18. Their Lordships thus find themselves in agreement with the result of the judgment of the High Court on all material points, but they are not prepared to follow the course adopted below of answering categorically the questions posed in the stated case, which have not been so framed as to enable their Lordships by affirmative or negative answers to express their opinion upon the topics to which they desire to confine their decision and on which alone it is necessary to pronounce for the purpose of determining the appellants' liability. Their Lordships will accordingly humbly advise His Majesty that the order of the High Court of March 26, 1929, be varied by deleting there from the following words:-
And this Court by a majority being of opinion that the profits and gains of the Pondicherry Railway Company accrued in British India and hence it is liable to be taxed and that the said Company carries on business in British India within the meaning of the Indian Income-tax Act doth answer Questions (b); and (c) in the affirmative
and substituting therefore the following:-
This Court doth declare in answer to Questions (6) and (c) that the Pondicherry Railway Company Limited is liable to be assessed to income tax for the years 1925-26 and 1926-27 under Section 4(1) of the Indian Income-tax Act on the income derived by it from the payments made to it by the South Indian Railway Company Limited in respect of the working of the Pondicherry Railway as being income received in British India by the Pondicherry Railway Company from the carrying on of its business.

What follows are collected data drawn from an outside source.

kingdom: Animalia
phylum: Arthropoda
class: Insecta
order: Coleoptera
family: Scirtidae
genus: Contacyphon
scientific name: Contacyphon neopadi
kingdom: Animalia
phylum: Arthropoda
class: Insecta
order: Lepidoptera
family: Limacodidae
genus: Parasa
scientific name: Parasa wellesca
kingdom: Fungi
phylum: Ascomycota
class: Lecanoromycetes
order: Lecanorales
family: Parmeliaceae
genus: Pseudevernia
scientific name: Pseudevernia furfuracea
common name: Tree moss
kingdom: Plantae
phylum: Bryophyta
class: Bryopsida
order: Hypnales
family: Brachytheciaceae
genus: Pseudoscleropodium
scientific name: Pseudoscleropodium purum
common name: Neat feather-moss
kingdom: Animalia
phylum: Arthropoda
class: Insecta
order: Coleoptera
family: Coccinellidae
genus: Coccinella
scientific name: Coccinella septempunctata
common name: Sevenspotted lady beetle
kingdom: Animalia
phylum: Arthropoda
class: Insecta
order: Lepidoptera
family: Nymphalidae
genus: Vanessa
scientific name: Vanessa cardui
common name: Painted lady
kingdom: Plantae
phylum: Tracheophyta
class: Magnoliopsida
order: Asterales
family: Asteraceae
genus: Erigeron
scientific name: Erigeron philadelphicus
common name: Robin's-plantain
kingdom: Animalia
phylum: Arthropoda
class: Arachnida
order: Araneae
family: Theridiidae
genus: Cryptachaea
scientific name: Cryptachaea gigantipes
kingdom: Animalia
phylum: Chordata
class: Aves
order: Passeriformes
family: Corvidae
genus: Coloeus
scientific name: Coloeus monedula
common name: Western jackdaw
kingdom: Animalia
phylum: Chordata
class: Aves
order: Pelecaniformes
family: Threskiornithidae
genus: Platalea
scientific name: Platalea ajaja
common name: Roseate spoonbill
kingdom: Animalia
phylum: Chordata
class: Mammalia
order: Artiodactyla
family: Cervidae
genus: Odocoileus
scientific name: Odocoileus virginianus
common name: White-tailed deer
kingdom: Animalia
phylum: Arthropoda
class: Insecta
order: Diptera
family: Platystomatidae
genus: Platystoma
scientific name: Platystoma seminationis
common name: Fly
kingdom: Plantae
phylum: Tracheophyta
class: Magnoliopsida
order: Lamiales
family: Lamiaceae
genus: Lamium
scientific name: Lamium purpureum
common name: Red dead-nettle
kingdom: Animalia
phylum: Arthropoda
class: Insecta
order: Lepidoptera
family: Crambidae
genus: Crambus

19. And that the order of the High Court of May 1,1929, be varied by deleting there from the following words:-
And this Court being of opinion that the yearly payment made to the French Colonial Government is a distribution of profits and not an allowance deductible from those profits doth answer in the negative question (d), viz,' Whether in any event the income of the said Company that is liable to assessment to income tax is only that portion which is payable to it under the concession between it and the French Colonial Government'
and substituting therefore the following:-
This Court doth declare in answer to Question (d) that in computing the profits or gains of the business carried on by the Pondicherry Railway Company Limited for the purpose of assessment to Indian income-tax no allowance is deductible in respect of the half share of net profits payable by the Pondicherry Railway Company Limited to the French Colonial Government.
20. With these variations their Lordships will humbly advise His Majesty that the orders appealed from be affirmed and the appeal dismissed. The respondent will have his costs of the appeal.